2 · Priya instruments Ledger’s agent with OTEL

Section titled “2 · Priya instruments Ledger’s agent with OTEL”

The onboarding flow shows Priya the trace-ingestion endpoint and a domain-specific Quickstart: how to wire OpenTelemetry (OTEL — the open standard for distributed-trace data) into her tax-prep agent, which spans to emit, and what span attributes to include. Spectral is deliberately not in the hot path (per How Spectral Works); all integration is trace-level.

Three documented onboarding paths cover the common customer stacks:

  • Native OTLP (the default) — direct OTEL instrumentation, no framework wrapper
  • Anthropic-format — if Ledger is already using Anthropic’s Messages API spans
  • OpenAI-format — if Ledger is already using OpenAI Responses-API spans

The ingestion path itself accepts a wider matrix of trace shapes than the documented Quickstart; the apps/test-agents tax-prep backbone exercises the full coverage matrix (instrumentation framework × LLM-vendor span shape) per Test Agents — Pluggable OTEL emitter. A customer whose stack matches a documented path onboards self-serve; stacks outside the Quickstart land in operator-assisted onboarding.

  • Customer action: Add Spectral’s trace endpoint + API key to the app’s OTEL configuration
  • Customer UI: Dashboard → Onboarding → Trace Ingestion
  • State change: First ScanTrace rows arrive; WorkspaceOnboarding.first_trace_at is set
  • Codex detail: API Usage

3 · The Spectral Agent’s onboarding specialist suggests parameterization

Section titled “3 · The Spectral Agent’s onboarding specialist suggests parameterization”
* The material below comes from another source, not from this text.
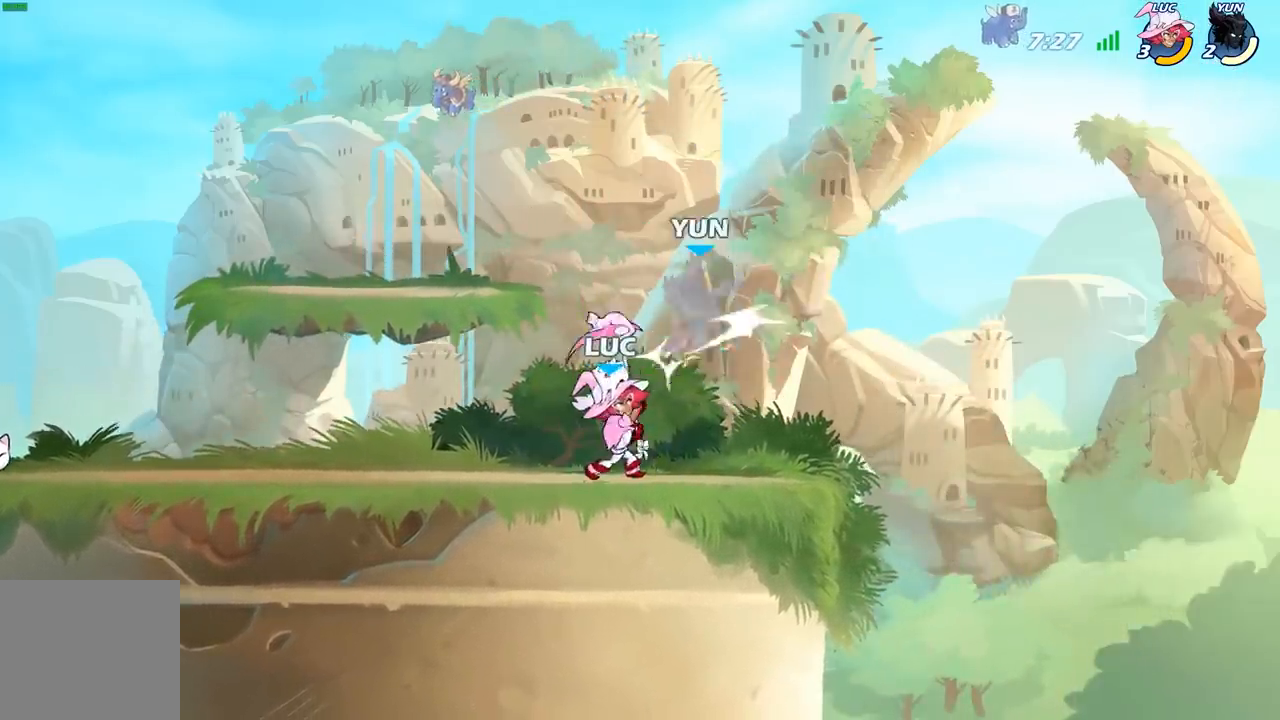
{"buttons": [], "left_stick": "right", "right_stick": "center", "events": [[100, "A", "down"], [117, "X", "down"], [150, "left_stick", "up-right"], [167, "A", "up"], [167, "X", "up"], [300, "left_stick", "right"]]}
Once traces start arriving, the Spectral Agent (customer-facing, per Agent Architecture) opens a proactive conversation. The onboarding specialist introduces itself, confirms traces are landing, and suggests a parameterization for the first scheduled scan:

Spectral Agent (onboarding specialist): “I’m seeing ~200 traces so far. Based on the spans you’re emitting, your agent covers filing-status classification and standard-deduction computation — both in the world model’s scope. I’d suggest starting with filing-status as your primary focus vector and treating standard-deduction as a secondary coverage area. You can expand later. Want me to set that as your first scan’s parameterization?”

The Spectral Agent reads the world model through an OHS Protocol — a callee-owned, in-process call surface that worlds publishes for synchronous reads (ADR-065 D3, with the selection rationale in ADR-070 Tier 2). The agent combines the world-model read with the observed traces, then surfaces coverage areas (which world-model rules this agent exercises) and focus vectors (which areas to weight more heavily in evaluation).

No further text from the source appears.